While the film was still fresh in my head and looking at my notes I made on Thelma and Louise, I was able to come up with a few and drawings for the artefact.
Telephone calls and phone booths are very common in the film. In the beginning we see Thelma and Louise interact initially through a phone call and once they are on the road, characters are introduced to Thelma and Louise through the phone. These conversations have been important for backstory and exposition revealing information of the policeman’s progress and even highlighting moments of character progression. (Thelma’s phone call to Darryl)
The idea of having a phone booth made with scratchings of initials and room numbers. Or a household telephone which could be bought or made much more easily. Thinking of a way the phone booth could be improved. Instead of just mimicking a phone, we could have a memo pad or something beside it with co ordinates of their journey or details of the events.
Alcohol/ Cigarrettes & Other Substances
Alcohol and cigarrettes have been featured throughout the movie; signifiers for change in Thelma’s life. As the story unfolds and chaos prevails, Thelma and Louise become more careless of their actions. Thelma starts off mimicking Louise with her cigarettes and by the end of the story she’s smoking without the approval of Louise. The miniatures Thelma buy resemble her need for change but almost seem like short fixes as her characters is one that lives in the moment rather than choosing “the economy size”.
Thinking of the dangers of smoking and drinking and that it can have consequences down the line, that line of thought parallels with the plot line of Thelma and Louise. Using this double meaning and irony i thought would be a good idea for poster; a warning message like you would see on a packet of cigarettes or a DOE advert.

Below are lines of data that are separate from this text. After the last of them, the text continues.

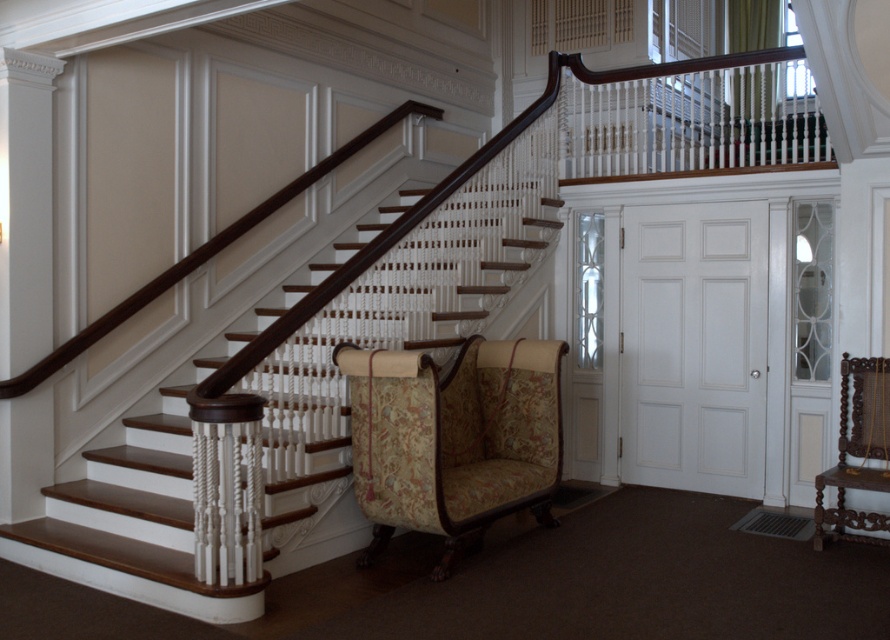
Measure the distance between point (123, 492) and camera.

Point (123, 492) is 16.23 feet from camera.

Between wooden staircase at center and patterned fabric armchair at center, which one has more height?

wooden staircase at center is taller.

Which is in front, point (178, 554) or point (524, 481)?

Positioned in front is point (178, 554).

Locate an element on the screen. This screenshot has height=640, width=890. wooden staircase at center is located at coordinates (134, 522).

How far apart are patterned fabric armchair at center and carved wood armchair at lower right?

patterned fabric armchair at center is 7.45 feet from carved wood armchair at lower right.

Which is more to the left, patterned fabric armchair at center or carved wood armchair at lower right?

From the viewer's perspective, patterned fabric armchair at center appears more on the left side.

Between point (359, 563) and point (867, 486), which one is positioned behind?

Point (359, 563)

Identify the location of patterned fabric armchair at center. The height and width of the screenshot is (640, 890). (452, 438).

Between point (191, 500) and point (843, 460), which one is positioned in front?

Point (191, 500)

Who is higher up, wooden staircase at center or carved wood armchair at lower right?

Positioned higher is wooden staircase at center.

Is point (168, 552) closer to viewer compared to point (842, 538)?

Yes, it is.

Identify the location of wooden staircase at center. (134, 522).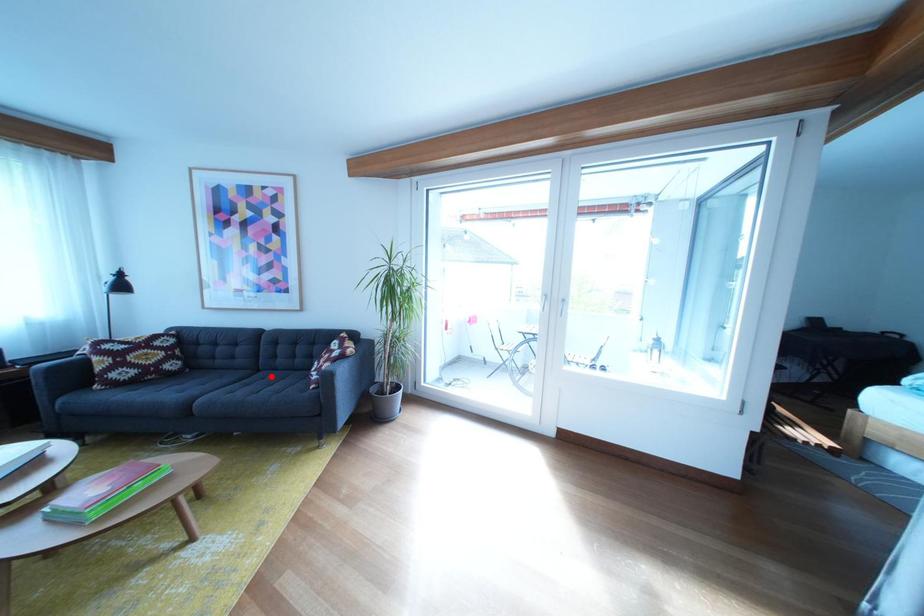
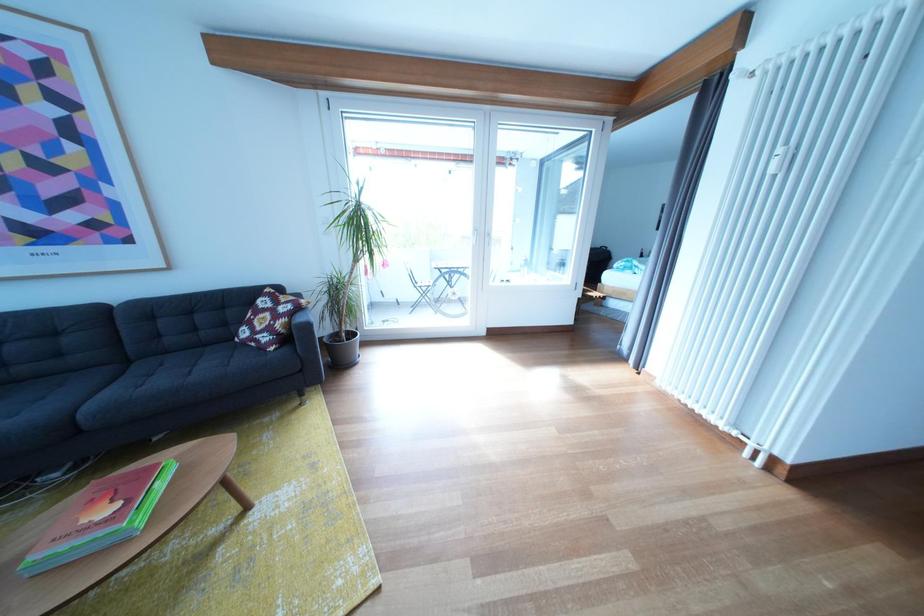
Question: I am providing you with two images of the same scene from different viewpoints. In image1, a red point is highlighted. Considering the same 3D point in image2, which of the following is correct?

Trying to find other artists who use graphic design to explore double meaning I found Malika Favre. French designer situated in London, her work is described as “Pop Art meets OpArt.” Making use of positive and negative space. Her style would be finalist with contrasting colours. A particular series of hers that I am interested in is her work for EE BAFTA’s where she produced a series of posters to advertise the awards
Using shadows to convey a double meaning; it isn’t obvious to begin with but as you explore the image you can see how the shadows foreshadow and reveal exposition dependent on the composition.
Malika says: “Like the poster itself I wanted people to be able to look at the various images without even seeing that shadow so there was a bit of a magical moment when the viewer discovered the trick. Some were easier than others of course but hopefully we manage to get the essence of each of the films and tell a story.” – [Accessed 10th Feb 2016]
In my sketchbook I had the idea of a cigarette box raised at the lid with the Thunderbird soaring in the air. The words that would read alongside of that would be “Smoking Kills!” That was an initial idea however for it to be an artefact `I think there would need to be a series of them. To advance on these ideas we could experiment with the layouts and make use of silhouettes and negative space like in Favre’s work.
Later on thinking of the warning posters that act as a deterrent. I thought of the “Meth. Only Once” adverts.
Taking this idea and mimicking it; I thought of one that could apply to Thelma and Louise. Playing with the words, (Changing meth or murder) I made my own deterrent poster. However I don’t know if this would be considered plagiarism. Maybe ….
When discussing with the team about idea we came up with a few more which we came up with a few more ideas.
Thomas mentioned to us awhile ago that the gun has seen a lot of things, a lot of murder and crimes have been committed using the gun. Whilst meeting up we were reminded of this and thought we could use the gun in some way. They could have a holster for the gun so Thelma and Louise can be more careful when handling it. (since they seemed to be using I a lot they would need one!)
Whilst talking to the group we were talking about Hans Zimmer and the soundtrack of Thelma and Louise. Thinking of the thunderbird and if Thelma and Louise spent they journey in silence. Would they have listened to music on the radio? Would they have had their own mix tape? Jenny had a cool idea of a cassette tape with scenes painted on the film. The only problem is the time and the level of precision that would go into painting the scenes.
During the chase scene the Thunderbird flies through washing line. What if our artifact was the washing line? We could have elements of the chase scene, a gun holster, police badge, clothes from the area. It could have elements of the thunderbird on the washing line, items from their suitcase etc. The entangled mess could symbolise the entangled mess they were in up until the end of the story.
When we were talking we had this idea of the suitcase to resemble their journey. With the outside looking really beat up from the journey as if it was recovered from the wreckage. On a deeper level it could resemble the implicit and the explicit meaning. The outside represents the journey whilst the inside represents something deeper.
One thing I noticed is that the appearance of Thelma and Louise deteriorates through the film. At the start Thelma is wearing white to display innocence and even after the shooting tries to reclaim her vanity with brushing her hair. Through the movie Thelma’s tight curls loosen and Louise throws out her lips stick. maybe symbolising the quest for being something more than vanity alongside freedom. Various ideas coming from this idea are quite small:
- cosmetics bag acting the same way as the suitcase.
- The dashboard of the Thunderbird where they use the mirror to refresh their lipstick and check their hair.
We decided to think upon the ideas and see what stand out to us during the week.